Introduction: Perfluorooctane sulfonic acid (PFOS), a persistent perfluoroalkyl substance with ubiquitous environmental distribution and bioaccumulative potential, has raised significant public health concerns due to its association with neurodevelopmental disorders. This study investigates vitamin A's neuroprotective capacity against PFOS-induced toxicity, particularly focusing on social behavior deficits-a core phenotype of autism spectrum disorder (ASD).
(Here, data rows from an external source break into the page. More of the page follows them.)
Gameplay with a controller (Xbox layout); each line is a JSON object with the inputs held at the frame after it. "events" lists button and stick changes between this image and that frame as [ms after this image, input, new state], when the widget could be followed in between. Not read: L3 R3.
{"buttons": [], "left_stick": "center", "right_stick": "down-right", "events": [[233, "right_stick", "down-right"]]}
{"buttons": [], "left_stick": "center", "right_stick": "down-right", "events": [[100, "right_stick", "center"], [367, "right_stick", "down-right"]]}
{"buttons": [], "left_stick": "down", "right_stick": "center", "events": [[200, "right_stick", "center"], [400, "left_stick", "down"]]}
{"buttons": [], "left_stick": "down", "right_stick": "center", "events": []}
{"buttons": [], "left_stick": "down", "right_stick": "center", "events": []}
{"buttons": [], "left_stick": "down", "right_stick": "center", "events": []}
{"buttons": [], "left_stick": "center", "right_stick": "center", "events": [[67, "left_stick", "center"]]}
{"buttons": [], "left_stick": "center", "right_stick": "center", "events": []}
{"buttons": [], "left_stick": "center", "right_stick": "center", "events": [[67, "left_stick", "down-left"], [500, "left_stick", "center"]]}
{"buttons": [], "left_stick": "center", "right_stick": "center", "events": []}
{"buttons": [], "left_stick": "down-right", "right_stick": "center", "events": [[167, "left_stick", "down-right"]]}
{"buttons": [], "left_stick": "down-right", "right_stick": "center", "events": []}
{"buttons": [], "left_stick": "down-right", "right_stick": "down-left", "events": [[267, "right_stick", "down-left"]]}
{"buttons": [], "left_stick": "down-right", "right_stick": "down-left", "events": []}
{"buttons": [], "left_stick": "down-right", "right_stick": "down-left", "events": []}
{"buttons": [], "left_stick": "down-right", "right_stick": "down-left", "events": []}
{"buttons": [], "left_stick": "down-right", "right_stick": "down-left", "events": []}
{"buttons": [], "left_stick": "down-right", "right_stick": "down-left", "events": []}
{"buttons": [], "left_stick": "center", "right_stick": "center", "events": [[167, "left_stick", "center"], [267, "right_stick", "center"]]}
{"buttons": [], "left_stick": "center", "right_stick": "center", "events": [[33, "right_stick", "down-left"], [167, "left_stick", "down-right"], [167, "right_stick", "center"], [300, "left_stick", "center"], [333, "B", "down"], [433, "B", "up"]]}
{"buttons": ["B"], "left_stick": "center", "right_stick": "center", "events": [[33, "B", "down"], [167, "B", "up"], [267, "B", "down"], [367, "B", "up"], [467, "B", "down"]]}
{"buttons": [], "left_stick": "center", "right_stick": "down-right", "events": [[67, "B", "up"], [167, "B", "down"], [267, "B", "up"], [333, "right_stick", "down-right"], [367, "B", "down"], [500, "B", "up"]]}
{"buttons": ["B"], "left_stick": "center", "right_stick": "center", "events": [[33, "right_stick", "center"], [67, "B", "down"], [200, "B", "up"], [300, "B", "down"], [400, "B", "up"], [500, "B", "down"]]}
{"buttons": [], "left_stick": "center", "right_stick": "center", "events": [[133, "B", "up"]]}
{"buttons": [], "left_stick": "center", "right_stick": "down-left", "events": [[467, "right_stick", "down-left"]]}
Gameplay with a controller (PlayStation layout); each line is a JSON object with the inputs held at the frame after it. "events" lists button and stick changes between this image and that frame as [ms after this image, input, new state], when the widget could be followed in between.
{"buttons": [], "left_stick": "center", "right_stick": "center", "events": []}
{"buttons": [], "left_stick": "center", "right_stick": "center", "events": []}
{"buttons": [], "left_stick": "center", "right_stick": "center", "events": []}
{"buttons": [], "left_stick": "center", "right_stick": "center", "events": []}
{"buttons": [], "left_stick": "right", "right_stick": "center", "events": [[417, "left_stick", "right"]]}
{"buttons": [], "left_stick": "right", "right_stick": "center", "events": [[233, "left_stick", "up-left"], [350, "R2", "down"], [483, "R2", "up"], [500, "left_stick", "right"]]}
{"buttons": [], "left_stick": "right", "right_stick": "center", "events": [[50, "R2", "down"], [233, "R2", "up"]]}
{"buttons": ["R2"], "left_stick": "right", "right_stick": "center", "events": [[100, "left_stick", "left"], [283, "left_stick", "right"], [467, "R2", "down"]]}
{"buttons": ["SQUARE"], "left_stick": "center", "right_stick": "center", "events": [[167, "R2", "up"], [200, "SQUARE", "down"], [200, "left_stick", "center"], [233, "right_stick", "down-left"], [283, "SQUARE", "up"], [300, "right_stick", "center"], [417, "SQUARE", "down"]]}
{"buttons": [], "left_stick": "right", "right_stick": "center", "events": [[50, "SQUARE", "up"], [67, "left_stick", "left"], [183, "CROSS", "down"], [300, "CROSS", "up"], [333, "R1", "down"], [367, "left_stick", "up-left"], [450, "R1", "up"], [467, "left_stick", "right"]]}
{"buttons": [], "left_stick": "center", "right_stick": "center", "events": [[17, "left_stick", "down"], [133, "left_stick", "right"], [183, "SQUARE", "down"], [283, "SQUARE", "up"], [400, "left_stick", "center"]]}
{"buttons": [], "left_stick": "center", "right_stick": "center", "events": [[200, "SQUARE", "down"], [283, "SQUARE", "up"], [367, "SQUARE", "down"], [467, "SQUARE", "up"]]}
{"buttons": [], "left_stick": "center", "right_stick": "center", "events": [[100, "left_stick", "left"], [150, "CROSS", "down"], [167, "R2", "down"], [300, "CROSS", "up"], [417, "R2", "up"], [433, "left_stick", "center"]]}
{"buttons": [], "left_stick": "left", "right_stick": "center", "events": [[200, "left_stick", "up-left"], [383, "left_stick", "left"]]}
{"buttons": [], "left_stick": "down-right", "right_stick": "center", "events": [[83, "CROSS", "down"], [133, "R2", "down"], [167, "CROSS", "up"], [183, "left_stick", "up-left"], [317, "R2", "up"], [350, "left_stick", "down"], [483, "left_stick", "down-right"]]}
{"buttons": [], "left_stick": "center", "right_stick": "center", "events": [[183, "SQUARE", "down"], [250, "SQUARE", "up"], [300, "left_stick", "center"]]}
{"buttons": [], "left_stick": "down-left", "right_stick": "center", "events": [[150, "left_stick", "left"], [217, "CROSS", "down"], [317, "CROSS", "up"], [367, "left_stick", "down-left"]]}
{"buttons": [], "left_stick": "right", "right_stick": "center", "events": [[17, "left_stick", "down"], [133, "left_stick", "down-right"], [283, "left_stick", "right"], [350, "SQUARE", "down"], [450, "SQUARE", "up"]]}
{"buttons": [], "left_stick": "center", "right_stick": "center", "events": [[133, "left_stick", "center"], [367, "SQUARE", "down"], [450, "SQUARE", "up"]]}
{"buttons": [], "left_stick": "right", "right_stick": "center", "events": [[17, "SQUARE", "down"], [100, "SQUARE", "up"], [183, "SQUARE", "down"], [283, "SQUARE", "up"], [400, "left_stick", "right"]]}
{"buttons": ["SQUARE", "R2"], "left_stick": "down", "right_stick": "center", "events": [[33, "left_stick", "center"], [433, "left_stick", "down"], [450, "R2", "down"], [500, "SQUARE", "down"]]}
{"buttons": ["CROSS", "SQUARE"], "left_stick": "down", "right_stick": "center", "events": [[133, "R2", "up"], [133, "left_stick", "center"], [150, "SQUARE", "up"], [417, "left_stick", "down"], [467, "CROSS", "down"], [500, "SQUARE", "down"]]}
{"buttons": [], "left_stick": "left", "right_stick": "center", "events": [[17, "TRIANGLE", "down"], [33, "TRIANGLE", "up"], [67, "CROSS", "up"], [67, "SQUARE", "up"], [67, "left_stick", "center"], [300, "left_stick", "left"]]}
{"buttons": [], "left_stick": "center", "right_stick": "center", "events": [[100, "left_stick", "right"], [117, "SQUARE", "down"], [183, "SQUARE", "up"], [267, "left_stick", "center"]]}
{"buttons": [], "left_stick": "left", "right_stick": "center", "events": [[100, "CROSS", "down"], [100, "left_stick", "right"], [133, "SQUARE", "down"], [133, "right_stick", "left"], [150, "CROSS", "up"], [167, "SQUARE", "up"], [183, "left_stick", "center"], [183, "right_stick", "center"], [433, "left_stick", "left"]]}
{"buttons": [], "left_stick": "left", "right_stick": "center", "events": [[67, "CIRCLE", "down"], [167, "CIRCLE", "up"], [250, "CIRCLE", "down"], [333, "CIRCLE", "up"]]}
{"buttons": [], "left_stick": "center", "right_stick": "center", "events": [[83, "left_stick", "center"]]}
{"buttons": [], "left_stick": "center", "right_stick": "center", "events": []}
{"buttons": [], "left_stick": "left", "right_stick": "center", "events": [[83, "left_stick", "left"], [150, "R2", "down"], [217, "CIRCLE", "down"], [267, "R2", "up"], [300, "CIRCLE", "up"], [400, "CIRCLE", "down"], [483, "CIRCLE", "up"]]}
Methods: Zebrafish larvae were exposed to 1 μM or 5 μM PFOS (with/without 5 nM vitamin A co-treatment) from 24-144 hours post-fertilization (hpf). Control groups received 0.01% DMSO (vehicle) or 5 nM vitamin A alone. Developmental parameters (body length, heart rate), locomotor activity (total distance moved), and neurobehavioral endpoints (conspecific interaction) were quantified using automated tracking systems (ViewPoint ZebraLab). Neurochemical alterations were assessed through qPCR (dopaminergic genes) and AO staining (apoptosis).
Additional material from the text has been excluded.